Problem description: Reproduce word for word, from the entries below, the line with "right elbow: (1538, 673, 22)", the line with "right ankle: (1609, 1000, 17)", and every line between them, and nothing more.

Recorded information:
□ □ □ □
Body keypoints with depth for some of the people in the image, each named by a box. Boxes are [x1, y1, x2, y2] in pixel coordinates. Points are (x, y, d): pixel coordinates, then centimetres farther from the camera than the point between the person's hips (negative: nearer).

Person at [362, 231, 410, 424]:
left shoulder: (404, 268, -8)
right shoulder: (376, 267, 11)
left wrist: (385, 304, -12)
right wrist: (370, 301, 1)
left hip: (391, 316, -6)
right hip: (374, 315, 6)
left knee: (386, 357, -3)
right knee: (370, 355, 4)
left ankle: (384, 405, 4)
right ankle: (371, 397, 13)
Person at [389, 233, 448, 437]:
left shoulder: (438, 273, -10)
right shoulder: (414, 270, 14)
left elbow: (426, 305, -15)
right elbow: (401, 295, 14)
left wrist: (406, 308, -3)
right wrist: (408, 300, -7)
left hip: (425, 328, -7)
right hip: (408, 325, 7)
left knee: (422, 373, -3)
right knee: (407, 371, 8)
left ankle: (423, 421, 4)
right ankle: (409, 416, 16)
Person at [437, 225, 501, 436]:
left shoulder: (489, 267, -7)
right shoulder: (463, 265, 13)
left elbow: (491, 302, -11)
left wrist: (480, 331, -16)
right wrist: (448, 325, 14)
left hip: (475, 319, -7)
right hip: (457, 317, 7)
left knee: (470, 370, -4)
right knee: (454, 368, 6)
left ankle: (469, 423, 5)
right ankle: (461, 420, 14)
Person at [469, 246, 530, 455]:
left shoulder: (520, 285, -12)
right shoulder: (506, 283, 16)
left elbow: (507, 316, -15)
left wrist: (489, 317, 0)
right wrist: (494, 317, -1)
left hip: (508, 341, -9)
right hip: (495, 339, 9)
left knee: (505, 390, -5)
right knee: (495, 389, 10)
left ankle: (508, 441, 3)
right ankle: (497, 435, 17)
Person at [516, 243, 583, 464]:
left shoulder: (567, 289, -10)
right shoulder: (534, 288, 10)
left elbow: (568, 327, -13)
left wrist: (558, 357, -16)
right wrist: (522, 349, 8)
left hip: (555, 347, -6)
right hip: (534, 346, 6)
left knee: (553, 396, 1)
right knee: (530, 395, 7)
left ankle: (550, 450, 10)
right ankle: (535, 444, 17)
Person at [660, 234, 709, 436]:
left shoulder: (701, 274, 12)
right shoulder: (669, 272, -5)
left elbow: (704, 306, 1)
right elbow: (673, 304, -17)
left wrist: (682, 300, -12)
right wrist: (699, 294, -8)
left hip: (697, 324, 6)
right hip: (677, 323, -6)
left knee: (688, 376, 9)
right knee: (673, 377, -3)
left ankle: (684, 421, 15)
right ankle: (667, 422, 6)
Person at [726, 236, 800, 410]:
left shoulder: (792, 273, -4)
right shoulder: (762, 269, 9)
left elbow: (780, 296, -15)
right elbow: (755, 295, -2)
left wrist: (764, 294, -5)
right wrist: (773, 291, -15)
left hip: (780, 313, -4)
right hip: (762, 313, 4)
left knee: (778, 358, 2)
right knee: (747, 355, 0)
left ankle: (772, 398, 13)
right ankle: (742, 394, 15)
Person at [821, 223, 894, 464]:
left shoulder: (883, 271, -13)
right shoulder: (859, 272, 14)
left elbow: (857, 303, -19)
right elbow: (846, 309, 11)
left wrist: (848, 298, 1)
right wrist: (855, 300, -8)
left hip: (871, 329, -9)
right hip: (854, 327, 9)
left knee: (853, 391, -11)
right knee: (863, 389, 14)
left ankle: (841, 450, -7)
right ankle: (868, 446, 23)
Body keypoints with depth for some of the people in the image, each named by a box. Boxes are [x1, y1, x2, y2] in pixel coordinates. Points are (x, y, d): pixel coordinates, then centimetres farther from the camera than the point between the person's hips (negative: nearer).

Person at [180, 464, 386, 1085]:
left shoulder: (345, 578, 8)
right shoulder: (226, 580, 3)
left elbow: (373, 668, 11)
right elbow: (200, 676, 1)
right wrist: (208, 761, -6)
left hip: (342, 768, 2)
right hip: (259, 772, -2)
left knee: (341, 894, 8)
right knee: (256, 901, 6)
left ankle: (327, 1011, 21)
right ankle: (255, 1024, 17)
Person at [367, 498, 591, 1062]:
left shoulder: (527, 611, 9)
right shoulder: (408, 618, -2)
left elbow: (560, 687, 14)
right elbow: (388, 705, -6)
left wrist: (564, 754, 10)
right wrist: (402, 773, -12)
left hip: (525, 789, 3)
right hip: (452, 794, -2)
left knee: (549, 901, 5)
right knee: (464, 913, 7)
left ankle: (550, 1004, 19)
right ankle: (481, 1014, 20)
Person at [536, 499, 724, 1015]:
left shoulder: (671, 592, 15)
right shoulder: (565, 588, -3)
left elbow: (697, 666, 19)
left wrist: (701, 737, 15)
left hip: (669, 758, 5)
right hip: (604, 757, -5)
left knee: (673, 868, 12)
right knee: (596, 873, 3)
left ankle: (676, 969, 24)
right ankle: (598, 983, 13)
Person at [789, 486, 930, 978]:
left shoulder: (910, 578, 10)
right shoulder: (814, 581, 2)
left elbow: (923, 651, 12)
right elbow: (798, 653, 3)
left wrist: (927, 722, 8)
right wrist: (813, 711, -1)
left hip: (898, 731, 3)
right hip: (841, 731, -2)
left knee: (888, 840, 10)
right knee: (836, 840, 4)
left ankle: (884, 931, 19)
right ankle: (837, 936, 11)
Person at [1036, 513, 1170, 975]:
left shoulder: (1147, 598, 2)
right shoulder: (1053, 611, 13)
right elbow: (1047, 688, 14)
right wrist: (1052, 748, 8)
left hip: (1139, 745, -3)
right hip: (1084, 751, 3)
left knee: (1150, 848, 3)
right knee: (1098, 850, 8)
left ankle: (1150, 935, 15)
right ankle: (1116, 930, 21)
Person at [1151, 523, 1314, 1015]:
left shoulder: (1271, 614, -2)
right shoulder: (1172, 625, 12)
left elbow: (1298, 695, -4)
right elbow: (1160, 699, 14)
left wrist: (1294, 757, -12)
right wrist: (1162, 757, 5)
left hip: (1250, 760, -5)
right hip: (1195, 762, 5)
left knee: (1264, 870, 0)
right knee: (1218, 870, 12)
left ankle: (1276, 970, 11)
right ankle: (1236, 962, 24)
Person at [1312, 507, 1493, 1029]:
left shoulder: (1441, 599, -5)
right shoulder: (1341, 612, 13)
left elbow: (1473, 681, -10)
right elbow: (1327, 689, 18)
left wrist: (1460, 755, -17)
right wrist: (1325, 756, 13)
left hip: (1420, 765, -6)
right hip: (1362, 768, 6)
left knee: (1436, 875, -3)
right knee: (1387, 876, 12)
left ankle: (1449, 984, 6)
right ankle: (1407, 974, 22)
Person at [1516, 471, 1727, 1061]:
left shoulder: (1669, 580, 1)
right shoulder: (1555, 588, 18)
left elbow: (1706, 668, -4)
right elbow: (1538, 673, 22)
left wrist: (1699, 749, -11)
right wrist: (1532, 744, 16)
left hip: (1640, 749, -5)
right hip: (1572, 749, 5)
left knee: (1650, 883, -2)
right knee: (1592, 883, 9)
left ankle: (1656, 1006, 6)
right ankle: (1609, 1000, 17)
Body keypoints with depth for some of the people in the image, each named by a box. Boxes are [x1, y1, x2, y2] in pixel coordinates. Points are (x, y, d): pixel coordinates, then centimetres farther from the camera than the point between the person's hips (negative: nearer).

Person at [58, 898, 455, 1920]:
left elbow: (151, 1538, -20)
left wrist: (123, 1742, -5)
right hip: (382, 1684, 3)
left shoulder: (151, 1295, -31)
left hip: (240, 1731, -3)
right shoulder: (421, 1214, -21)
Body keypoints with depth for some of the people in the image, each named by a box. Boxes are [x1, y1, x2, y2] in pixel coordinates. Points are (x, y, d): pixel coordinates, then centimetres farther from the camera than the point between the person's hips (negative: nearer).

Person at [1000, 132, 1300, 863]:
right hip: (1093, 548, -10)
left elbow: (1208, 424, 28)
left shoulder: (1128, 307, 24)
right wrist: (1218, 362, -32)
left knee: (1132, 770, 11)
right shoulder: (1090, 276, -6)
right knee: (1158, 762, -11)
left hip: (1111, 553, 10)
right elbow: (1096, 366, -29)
□ □ □ □
Exercise solution:
right elbow: (1538, 673, 22)
left wrist: (1699, 749, -11)
right wrist: (1532, 744, 16)
left hip: (1640, 749, -5)
right hip: (1572, 749, 5)
left knee: (1650, 883, -2)
right knee: (1592, 883, 9)
left ankle: (1656, 1006, 6)
right ankle: (1609, 1000, 17)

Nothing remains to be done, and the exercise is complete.